Moving your stuff overseas is possible, but very expensive. You'll need to ship a container that you fill or at least a lot of boxes that can fill part of a container. For this, you'll need a customs broker in the USA with connections in the port of Constanta, Romania's only seaport. Possible? Yes, but very difficult and I'm not sure worth the trouble. Got a couch and coffee table, a bed and dresser? Sell them or store them in the USA and rent a furnished apartment in Romania- they exist and you won't have trouble with non-compatible items by Romanian standards. Appliances might work, but you'd need a huge, heavy transformer to drop 240VAC to 120VAC; the two round plugs (or maybe flat British plugs) will need adaptors. Bottom line- too much trouble and not necessary to ship your stuff.
You won't want to get a part-time job. Romanians leave Romania for other countries because salaries are so meager. I hope things are better now, but many people were working for $100/month, full time in 1999.

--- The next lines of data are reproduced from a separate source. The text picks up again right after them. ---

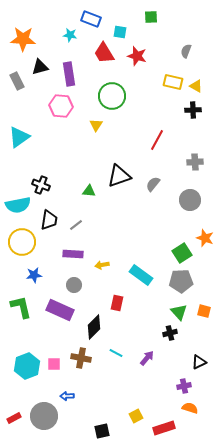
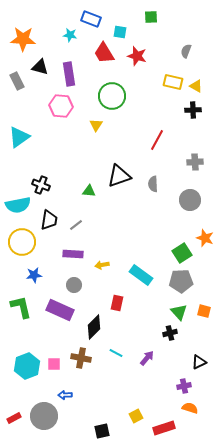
black triangle at (40, 67): rotated 30 degrees clockwise
gray semicircle at (153, 184): rotated 42 degrees counterclockwise
blue arrow at (67, 396): moved 2 px left, 1 px up
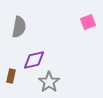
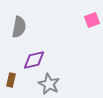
pink square: moved 4 px right, 2 px up
brown rectangle: moved 4 px down
gray star: moved 2 px down; rotated 10 degrees counterclockwise
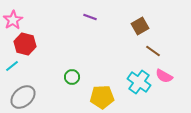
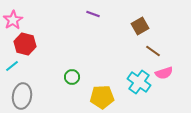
purple line: moved 3 px right, 3 px up
pink semicircle: moved 3 px up; rotated 48 degrees counterclockwise
gray ellipse: moved 1 px left, 1 px up; rotated 40 degrees counterclockwise
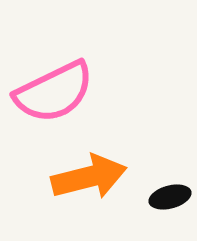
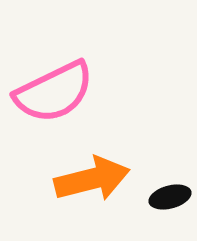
orange arrow: moved 3 px right, 2 px down
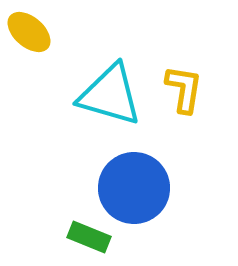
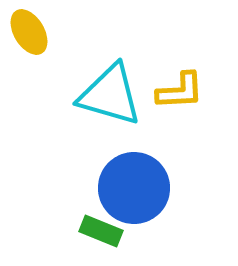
yellow ellipse: rotated 18 degrees clockwise
yellow L-shape: moved 4 px left, 2 px down; rotated 78 degrees clockwise
green rectangle: moved 12 px right, 6 px up
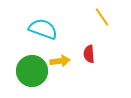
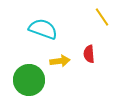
green circle: moved 3 px left, 9 px down
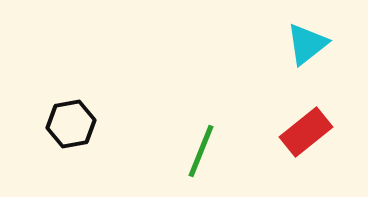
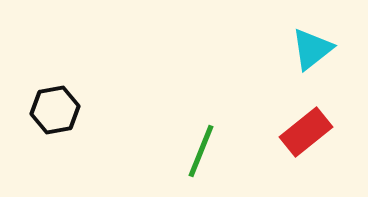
cyan triangle: moved 5 px right, 5 px down
black hexagon: moved 16 px left, 14 px up
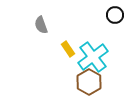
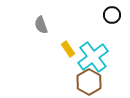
black circle: moved 3 px left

Taxis will try to gouge you on price, but you'll get the hang of things when you do them. Grocery stores are pretty fixed- the prices are labeled and you get change. Malls? Each store will be different- some will bargain, some won't. Expect to find a lot of counterfeit commodities. That $100 Gucci bag is probably from China.
Apartment prices will vary immensely. I won't even try to give you a range. The key to finding a decent apartment is to meet the landlord/landlady in person and get them to *want* to rent to you. One commodity you'll have is English.
And that segues to your question about English speakers. You will be able to get along everywhere with English. Many Romanians have English capabilities. That's the good part. The bad part is, very few of them will be as fluent in English as you. If you're a university-educated American, you have a desirable commodity- you can help someone with English. This will be an ice-breaker everywhere. And it might help with your landlord. There are real-estate offices everywhere, touting terrific places to live at impossibly cheap prices. Use your judgment- make sure you're happy with the place before you make any commitment.
Hope you do things in the proper sequence- get accepted to a good university, then ask for the university's help with housing, etc. Students don't move in with their own "stuff" apart from clothes and maybe a microwave. Everything else is usually in the furnished apartment. If you find you need a small desk or a comfy chair, you'll find one locally, once you get "connected" with some locals. Romania is a wonderful country, though its economy is limping. There is culture, literature and history there. You'll also find beggars, thieves and scammers. You'll find everything you need there- soap, food, toilet paper. What you might run out of, from time to time, is dependable electricity or hot water. Or even cold water, occasionally.
Lastly, I see your Romanian translator made some errors: "Doresc" requires a compliment, either a noun or a verb. Your first sentence should be, "Doresc (a obţine) o viză, ..." And a common word for "job" (as in part-time) is "slujba." But you'll learn a lot in university. Good luck!